Ele Lancelot, ela, Regina, Morgana, nada
mais perfeito do que esta coincidência. Coisa do destino.
Regina
botou Fred porta a fora do apartamento.
Bia botou
Fred porta fora do seu coração.
Ás cinco da
manhã de um sábado chuvoso a campainha de Bia tocou, e um Fred furioso tentou
argumentar que tudo aquilo era uma grande loucura.

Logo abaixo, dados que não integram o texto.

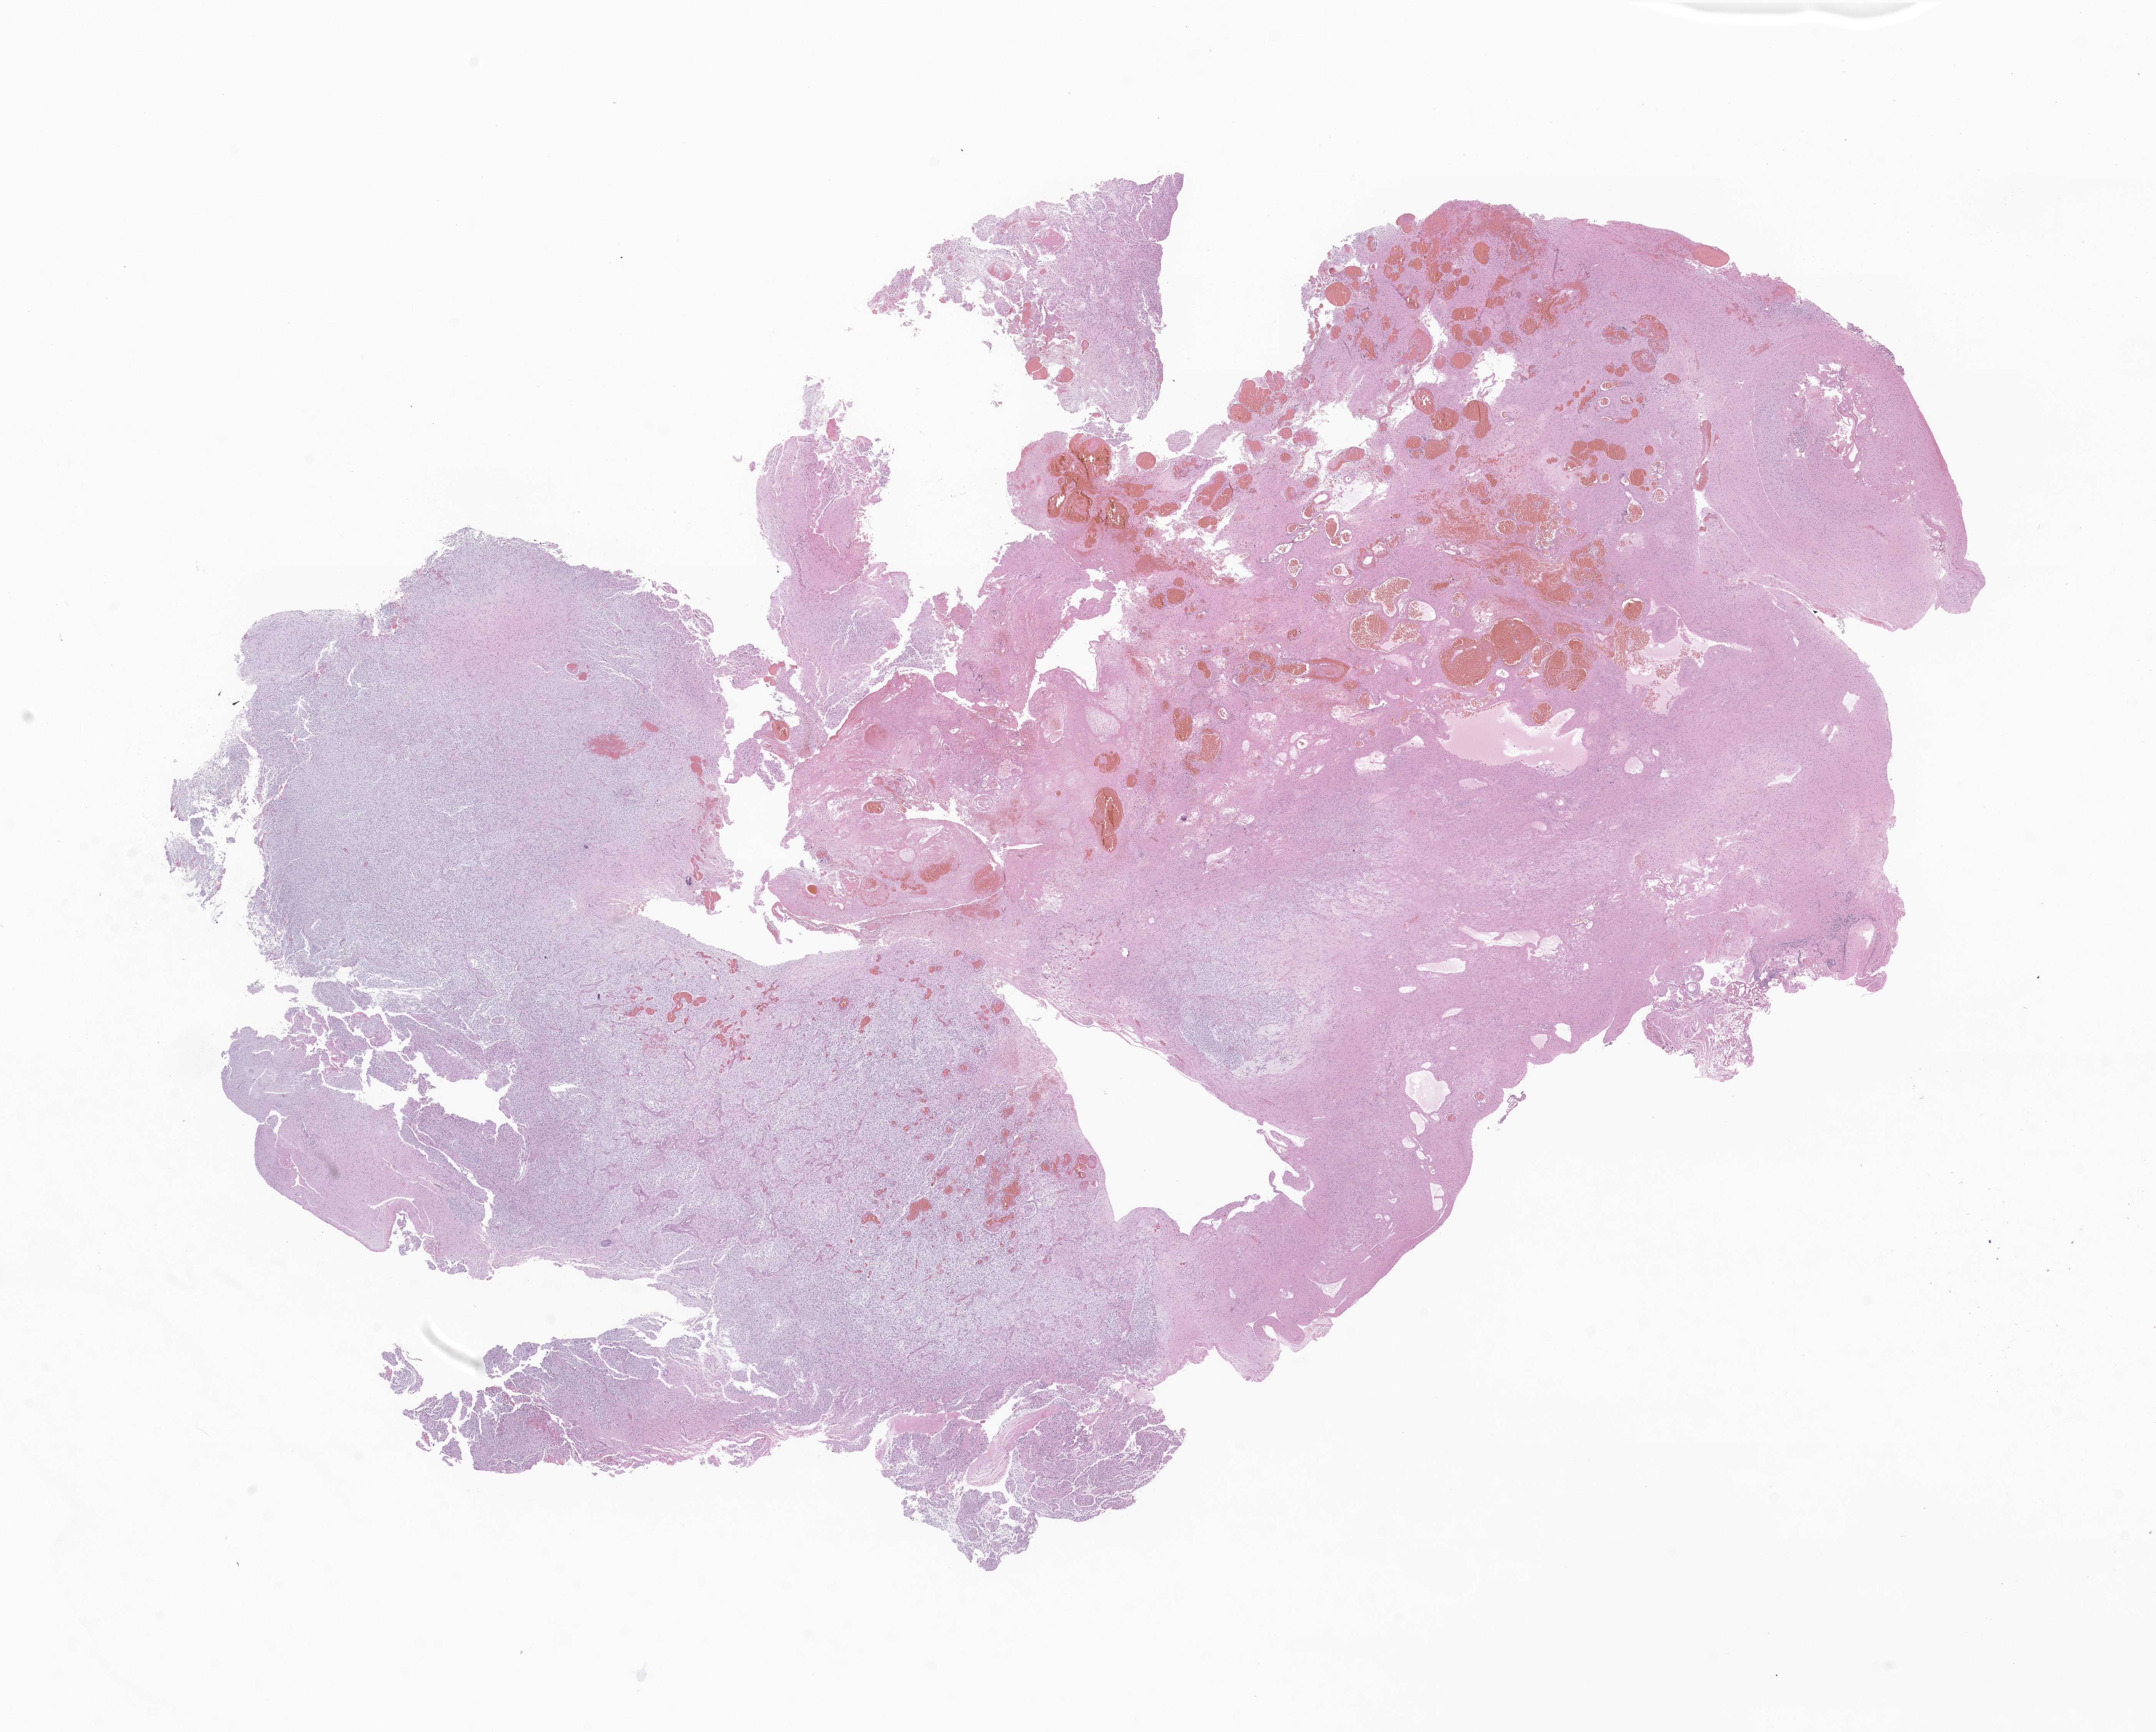
Whole-slide image, H&E stain of tumor tissue from the brain — low-resolution overview of the scanned area, about 23.6 x 19.0 mm, formalin-fixed paraffin-embedded section. Patient male; age 120 months (10 years).
Diagnosis: Oligoastrocytoma, NOS.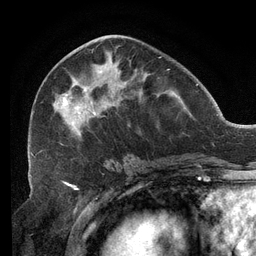
Breast MRI (dynamic contrast-enhanced), one axial slice; position 55 of 134 along the scan axis; cropped to one breast; dynamic contrast-enhanced series, time point 2 of 6 at this slice position (early post-contrast); 3 T; TE 2.7 ms, TR 6.5 ms; 256 × 256 image matrix, field of view 200 × 200 mm. Female patient.
Outlined on this slice (semi-automatic segmentation, software-assisted and operator-edited):
- enhancing-tissue mask used for the functional tumour volume (all voxels passing the contrast-enhancement thresholds inside the analysis volume; usually the tumour): bounding box (x1, y1, x2, y2) in pixels: (31, 48, 167, 158)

Ele nunca estivera com Regina, que não
passava de uma amiga, mas que maldosamente tentara envenenar Bia contra ele.
O vinho e o
valium tornaram Bia extremamente calma.
Calma o
suficiente para sem sequer se levantar do sofá indicar que a mesma porta por
onde Fred entrara deveria ser o caminho para que ele saísse de sua vida.
A vida iria
continuar, mas no momento tudo o que Bia sentia era estar caindo de muito alto,
e pelo caminho da queda ia vendo em forma de quadros os momentos vividos com
seu Lancelot, e as histórias que ele lhe contara.
Escutava o
zumbido das abelhas que ele criou um dia, caindo mais e mais fundo, acompanhada
por seus sonhos que decompunham em cacos coloridos. Nem Guinevere, nem Bia,
agora era Alice na toca do Coelho, e adormeceu.
Triste, mas muito, muito verdadeiro.